Mahathir makes appearance at Nikkei event, says Ukraine conflict risks escalating to world war

Dr Mahathir Mohamad speaking during an international conference on the Future of Asia in Tokyo, on May 27, 2022. PHOTO: EPA-EFE

Former Malaysian prime minister Mahathir Mohamad on Friday (May 27) made a surprise public appearance at a business conference organised by media firm Nikkei in Tokyo, to offer his take on the war in Ukraine and on his own health and longevity.

Russia's invasion of Ukraine risks escalating into another world war, he warned at Nikkei's Future of Asia conference.

"I am afraid that wars have a habit of beginning small and then (growing) into world wars," he said.

Conflicts should be resolved through dialogue rather than force, he added.

"Wars do not stop other wars. So I do hope… we'll end up with people coming to their senses, stopping the war and negotiating a termination of the war, as well as solving the conflicts within Asia."

On China's role in the conflict, he said Beijing "tends to be more sympathetic towards Russia than the United States, because China has a trade war with America".

But China does want the war to end soon "because peace has benefited China greatly", he said.

Tun Dr Mahathir, who has a history of heart ailments and was in and out of hospital between December and February, said he has recovered well enough to keep going at work.

"One has to be active - active in every way," said Dr Mahathir, who will turn 97 in July.
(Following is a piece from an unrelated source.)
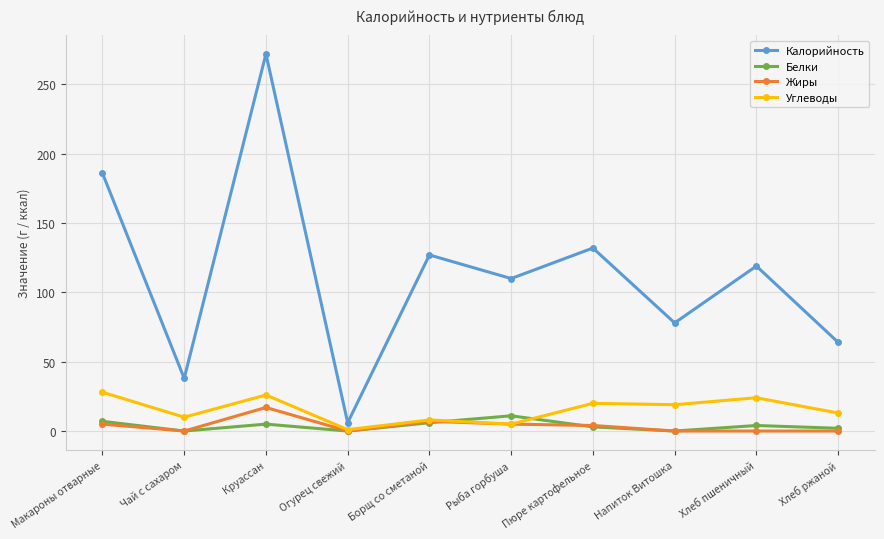

What is the difference between the highest and lowest values at Хлеб пшеничный?

119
"If you're active, although you may be a little bit sick, but you're active you're up and about reading, writing, debating, making speeches and all that, all this time you use your brain. The brain remains active, like the muscles," he said.

"When you use the brain, it becomes very well."

He also urged people to quit smoking and stop eating too much.

Dr Mahathir has had many health scares in recent years. 

He checked in at Malaysia's National Heart Institute (IJN) in December for "investigations" before an unspecified elective procedure on Jan 8.

He was later admitted for a third time that same month.

In March, he said in a speech: "It is a miracle. I didn't expect to live, I expected that I would die because I am old and also suffering from serious diseases affecting… my heart… But somehow, the doctors turned me around and eventually I was discharged and am quite well - not 100 per cent, but enough for me to continue with the little work that I have to do."